Sent from Petguide.com Free App


----------



## lohachata (Jan 27, 2006)

i am totally against the interbreeding of species...it's kind of like crossing a human with a warthog...both are mammals but the outcome wouldn't be very good..the same for animals such as the balloon mollies and rams and such..or fish like flowerhorns and other cross breeds.......


----------



## emc7 (Jul 23, 2005)

You can breed the albino and non albino forms of the same species, but I'm with loha on hybrids. There are so many great cories you can't possibly keep them all. Why replace a great fish that breeds true with a "potluck" outcome that will not be consistent. But whether it happens is not the same as whether it should. with cichlids, I take care not to put closely related fish (in the same or similar genera) together in the same tank so as not to risk it. I haven't yet managed to breed any cories, so I don't know how readily they hybridize.

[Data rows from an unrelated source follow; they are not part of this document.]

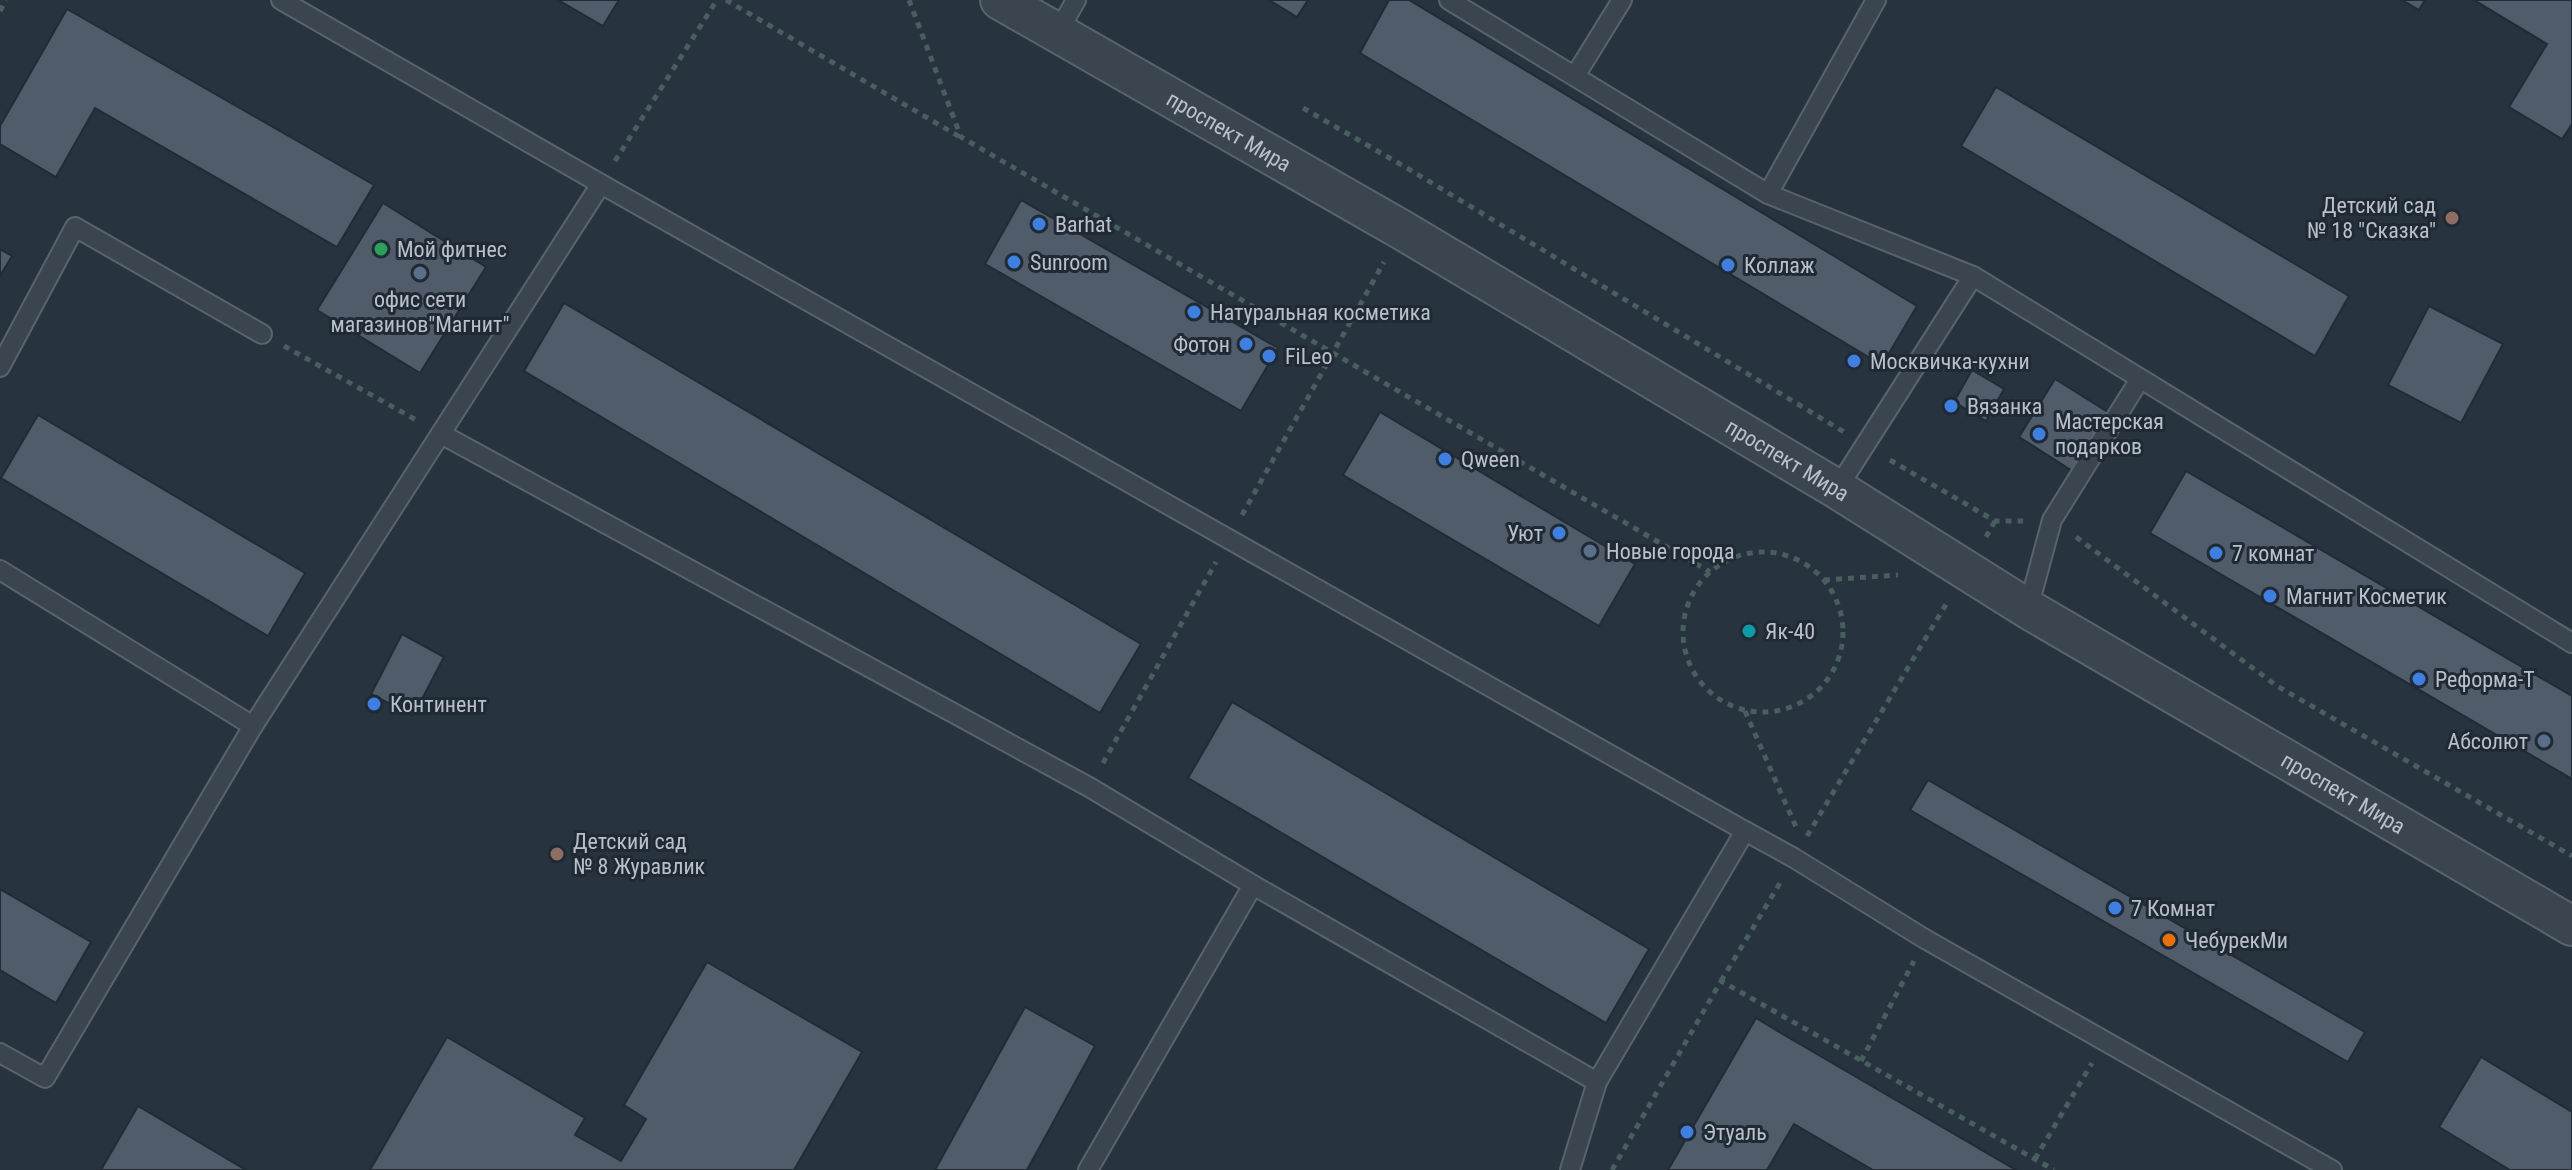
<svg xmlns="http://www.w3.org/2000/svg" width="2572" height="1170" viewBox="0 0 2572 1170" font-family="'Roboto Condensed',sans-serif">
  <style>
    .building { fill: #505c6a; stroke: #222c37; stroke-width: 2 }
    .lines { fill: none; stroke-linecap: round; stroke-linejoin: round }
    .service-casing { stroke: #59636d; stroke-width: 22 }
    .minor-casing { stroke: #59636d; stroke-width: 42 }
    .path { stroke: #495e5f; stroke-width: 5; stroke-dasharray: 6 6; stroke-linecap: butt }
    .service { stroke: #3b454f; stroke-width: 18 }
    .minor { stroke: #3b454f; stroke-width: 38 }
    .education-dot { fill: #8d6e63; stroke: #202a35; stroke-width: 3 }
    .shop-dot { fill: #3f7fe0; stroke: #202a35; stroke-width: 3 }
    .leisure-dot { fill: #2e9e5b; stroke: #202a35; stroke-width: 3 }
    .service-dot { fill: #5c6f8a; stroke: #202a35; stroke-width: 3 }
    .culture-dot { fill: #0f9aa8; stroke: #202a35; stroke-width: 3 }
    .food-dot { fill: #e8710a; stroke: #202a35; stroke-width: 3 }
    .labels { text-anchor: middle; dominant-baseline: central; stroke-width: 6; stroke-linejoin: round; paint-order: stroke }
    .street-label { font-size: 22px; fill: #b8c0ca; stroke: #202a35 }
    .poi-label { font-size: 22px; fill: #b8c0ca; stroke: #202a35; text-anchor: start }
  </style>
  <rect width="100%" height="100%" fill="#27333f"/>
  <g class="building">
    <path d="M558,0h61l-16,26z"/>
    <path d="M1269,0h39l-11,17z"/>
    <path d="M1389,0h20l508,306 -35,59 -522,-312z"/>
    <path d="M2402,0h23l-6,10z"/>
    <path d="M2474,0h98v124l-10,15 -53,-32 38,-63z"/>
    <path d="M67,9l307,176 -37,62 -242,-139 -39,69 -56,-33v-18z"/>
    <path d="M1996,87l353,209 -34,60 -354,-210z"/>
    <path d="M1021,200l257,148 -37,63 -256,-147z"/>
    <path d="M383,203l103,64 -66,106 -103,-63z"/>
    <path d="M0,249l12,7 -12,20z"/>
    <path d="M564,303l577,341 -41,69 -576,-342z"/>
    <path d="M2429,306l74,38 -42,79 -73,-38z"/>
    <path d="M1972,370l32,19 -18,32 -32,-19z"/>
    <path d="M2055,379l56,35 -37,58 -55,-35z"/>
    <path d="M1380,412l255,152 -36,62 -256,-151z"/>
    <path d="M38,415l267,158 -37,63 -267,-158z"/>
    <path d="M2186,471l386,225v83l-422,-246z"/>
    <path d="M402,634l42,23 -31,59 -42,-22z"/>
    <path d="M1232,702l417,247 -43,74 -418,-245z"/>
    <path d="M1928,780l437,252 -17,30 -438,-252z"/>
    <path d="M0,889l91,53 -35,61 -56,-33z"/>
    <path d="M707,962l155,90 -68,118h-424l77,-133 138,81 -10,17 46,26 25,-42 -22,-14z"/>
    <path d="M1025,1007l70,39 -68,124h-92z"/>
    <path d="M1756,1018l23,14 237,138h-143l-79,-46 -27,46h-99z"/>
    <path d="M2481,1057l91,55v58h-62l-71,-43z"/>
    <path d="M138,1106l108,64h-145z"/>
  </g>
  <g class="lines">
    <g class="service-casing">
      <g id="service">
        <path d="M281,0l320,184 1144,647"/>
        <path d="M1449,0l319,194 205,82 599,367"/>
        <path d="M1057,34l19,-34"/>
        <path d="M1575,76l47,-76"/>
        <path d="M1768,194l108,-194"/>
        <path d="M0,367l75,-140 187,107"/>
        <path d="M441,434l648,353 164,98 344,197 148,-251 49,27 131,81 407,231"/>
        <path d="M1837,489l136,-213"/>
        <path d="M0,570l253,156"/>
        <path d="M2028,609l24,-89 88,-141"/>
        <path d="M0,1053l45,25 208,-352 348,-542"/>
        <path d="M1088,1170l165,-285"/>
        <path d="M1570,1170l27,-88"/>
      </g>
    </g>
    <g class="minor-casing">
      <g id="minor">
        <path id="s1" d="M1000,0l402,230 435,259 191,120 544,317"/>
      </g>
    </g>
    <g class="path">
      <path d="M726,0l234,137"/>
      <path d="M909,0l52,137 749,435"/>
      <path d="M0,11l6,-11"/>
      <path d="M1303,108l104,60 437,264"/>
      <path d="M615,161l102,-161"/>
      <path d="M284,346l134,75"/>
      <path d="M1890,460l105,61h28"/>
      <path d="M1242,515l142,-253"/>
      <path d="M1986,537l9,-16"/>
      <path d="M2076,537l201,149 295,170"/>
      <circle cx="1763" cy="632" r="80"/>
      <path d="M1824,580l74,-5"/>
      <path d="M1745,711l51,116"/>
      <path d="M1103,763l113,-201"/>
      <path d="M1807,836l141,-235"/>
      <path d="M1721,981l59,-98"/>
      <path d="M1861,1061l53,-100"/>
      <path d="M2035,1159l57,-96"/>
      <path d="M1612,1170l109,-189 333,189"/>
    </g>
    <use href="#service" class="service"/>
    <use href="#minor" class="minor"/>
  </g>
  <g class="education-dot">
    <circle cx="2452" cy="218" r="8"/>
    <circle cx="557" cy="854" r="8"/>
  </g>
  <g class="shop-dot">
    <circle cx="1039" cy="224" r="8"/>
    <circle cx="1014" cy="262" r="8"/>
    <circle cx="1728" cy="265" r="8"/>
    <circle cx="1194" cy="312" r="8"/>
    <circle cx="1246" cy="344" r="8"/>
    <circle cx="1269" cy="356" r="8"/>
    <circle cx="1854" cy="361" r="8"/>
    <circle cx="1951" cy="406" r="8"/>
    <circle cx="2039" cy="434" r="8"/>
    <circle cx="1445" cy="459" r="8"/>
    <circle cx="1559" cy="533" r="8"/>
    <circle cx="2216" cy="553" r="8"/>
    <circle cx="2270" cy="596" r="8"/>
    <circle cx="2419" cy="679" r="8"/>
    <circle cx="374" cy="704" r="8"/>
    <circle cx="2115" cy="908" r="8"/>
    <circle cx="1687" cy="1132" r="8"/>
  </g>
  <circle class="leisure-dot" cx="381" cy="249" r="8"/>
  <g class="service-dot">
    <circle cx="420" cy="273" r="8"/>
    <circle cx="1590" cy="551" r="8"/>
    <circle cx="2544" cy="741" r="8"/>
  </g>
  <circle class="culture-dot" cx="1749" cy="631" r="8"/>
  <circle class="food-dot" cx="2169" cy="940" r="8"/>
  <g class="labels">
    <g class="street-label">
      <text stroke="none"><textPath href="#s1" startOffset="264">проспект Мира</textPath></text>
      <text stroke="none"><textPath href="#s1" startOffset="912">проспект Мира</textPath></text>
      <text stroke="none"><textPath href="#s1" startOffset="1560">проспект Мира</textPath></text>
    </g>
    <g class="poi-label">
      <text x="2436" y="205" text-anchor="end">Детский сад<tspan x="2436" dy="25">№ 18 "Сказка"</tspan></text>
      <text x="1055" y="224">Barhat</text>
      <text x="397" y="249">Мой фитнес</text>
      <text x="1030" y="262">Sunroom</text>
      <text x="1744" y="265">Коллаж</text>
      <text x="420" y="299" text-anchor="middle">офис сети<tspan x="420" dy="25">магазинов"Магнит"</tspan></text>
      <text x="1210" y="312">Натуральная косметика</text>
      <text x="1230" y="344" text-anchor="end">Фотон</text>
      <text x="1285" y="356">FiLeo</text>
      <text x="1870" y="361">Москвичка-кухни</text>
      <text x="1967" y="406">Вязанка</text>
      <text x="2055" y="421">Мастерская<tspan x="2055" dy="25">подарков</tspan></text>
      <text x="1461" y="459">Qween</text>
      <text x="1543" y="533" text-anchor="end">Уют</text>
      <text x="1606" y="551">Новые города</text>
      <text x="2232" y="553">7 комнат</text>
      <text x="2286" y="596">Магнит Косметик</text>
      <text x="1765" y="631">Як-40</text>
      <text x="2435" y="679">Реформа-Т</text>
      <text x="390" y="704">Континент</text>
      <text x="2528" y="741" text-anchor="end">Абсолют</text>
      <text x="573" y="841">Детский сад<tspan x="573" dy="25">№ 8 Журавлик</tspan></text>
      <text x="2131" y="908">7 Комнат</text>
      <text x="2185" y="940">ЧебурекМи</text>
      <text x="1703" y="1132">Этуаль</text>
    </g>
  </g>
</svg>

There are many species that look very similar. Breeder have to take care to get all the same fish.


----------



## Ice (Sep 25, 2006)

I'm with being against interbreeding of fish species. Folks need to stop playing God and to create a different species of corycats or whatever for profit reasons (or not).


----------



## emc7 (Jul 23, 2005)

Cories have amazing diversity in the wild. Each little river and stream seems to have its own fish. There are tiny ones, big ones, fast water, slow water, warm water, cool water. There are even a natural neon green and a natural neon orange cory.


----------



## TheJakeM (May 11, 2013)

Ok, thanks. I was just wondering, I haven't even gotten my cories of the same species to breed. It was more of a contemplation.


Sent from Petguide.com Free App


----------